Photosynthetic sea slugs: plastid survival in animal cells
Hinweis:
Der Vortrag wird in englischer Sprache gehalten.
The only animal cells known that can maintain photosynthetically active plastids in their cytosol occur in the digestive gland epithelia of some marine slugs. The animals steal their plastids (kleptoplasts) from siphonaceous algae upon which they feed.
Research on the slugs and their lasting kleptoplasts stretches back many decades and the issues of how slugs survive starvation and what mediates kleptoplast longevity have sometimes been conflated. It was once thought that lateral gene transfer from the alga to the slug could explain kleptoplast longevity, but most recent data refutes this concept. Even the role of photosynthesis itself, with regard to how some species can survive starvation periods lasting many months, is in question.
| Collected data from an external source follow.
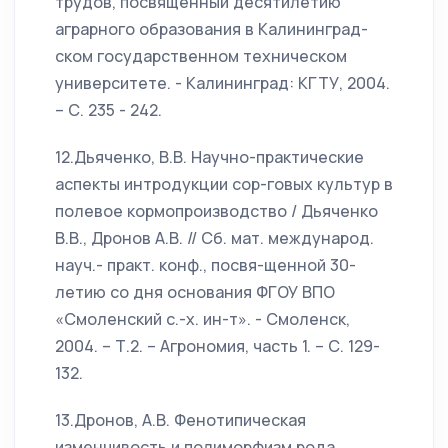
трудов, посвященный десятилетию
аграрного образования в Калининград-
ском государственном техническом
университете. - Калининград: КГТУ, 2004.
– С. 235 - 242.
12.Дьяченко, В.В. Научно-практические
аспекты интродукции сор-говых культур в
полевое кормопроизводство / Дьяченко
В.В., Дронов А.В. // Сб. мат. международ.
науч.- практ. конф., посвя-щенной 30-
летию со дня основания ФГОУ ВПО
«Смоленский с.-х. ин-т». - Смоленск,
2004. – Т.2. – Агрономия, часть 1. – С. 129-
132.
13.Дронов, А.В. Фенотипическая
изменчивость и полиморфизм рода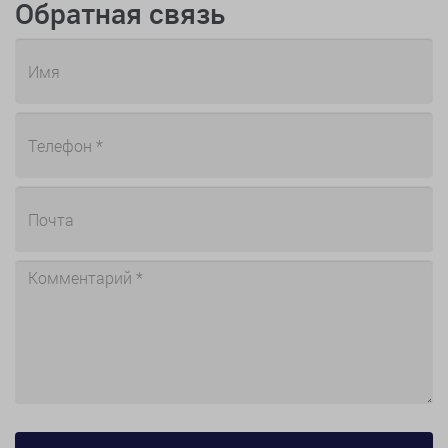
Обратная связь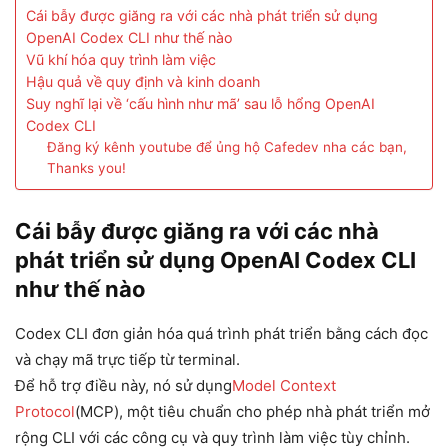
Cái bẫy được giăng ra với các nhà phát triển sử dụng
OpenAI Codex CLI như thế nào
Vũ khí hóa quy trình làm việc
Hậu quả về quy định và kinh doanh
Suy nghĩ lại về ‘cấu hình như mã’ sau lỗ hổng OpenAI
Codex CLI
Đăng ký kênh youtube để ủng hộ Cafedev nha các bạn,
Thanks you!
Cái bẫy được giăng ra với các nhà
phát triển sử dụng OpenAI Codex CLI
như thế nào
Codex CLI đơn giản hóa quá trình phát triển bằng cách đọc
và chạy mã trực tiếp từ terminal.
Để hỗ trợ điều này, nó sử dụng
Model Context
Protocol
(MCP), một tiêu chuẩn cho phép nhà phát triển mở
rộng CLI với các công cụ và quy trình làm việc tùy chỉnh.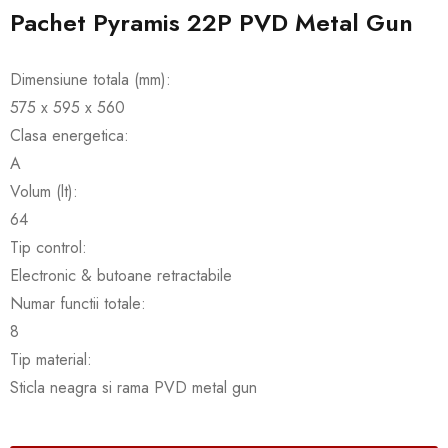
Pachet Pyramis 22P PVD Metal Gun
Dimensiune totala (mm):
575 x 595 x 560
Clasa energetica:
A
Volum (lt):
64
Tip control:
Electronic & butoane retractabile
Numar functii totale:
8
Tip material:
Sticla neagra si rama PVD metal gun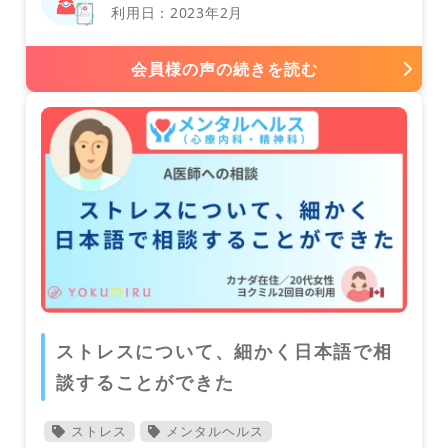
利用日：2023年2月
会員様の声の続きを読む
スイス
ストレスについて、細かく日本語で相
韓国
談することができた
内科
ストレス
メンタルヘルス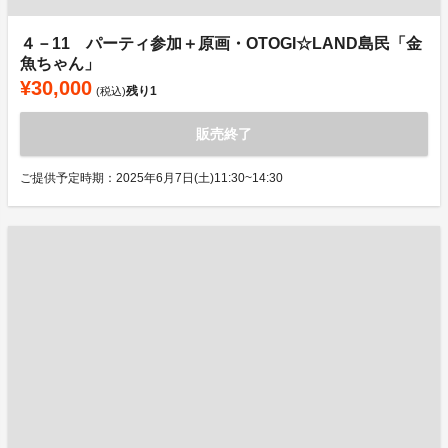
４－11 パーティ参加＋原画・OTOGI☆LAND島民「金
魚ちゃん」
¥30,000
残り
1
(税込)
販売終了
ご提供予定時期：2025年6月7日(土)11:30~14:30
Current data suggests that kleptoplast longevity is an intrinsic property the stolen organelles bring along and that some species die in the presence of photosynthetically active kleptoplasts, and concomitant with the accumulation of reactive oxygen species (ROS) in the digestive tract. Long term animal-plastid interaction, while requiring robust plastids, is determined by an increased starvation tolerance of the animals. Starvation tolerance itself is spearheaded by the ability to suppress ROS stress and not the maintenance of stolen plastids.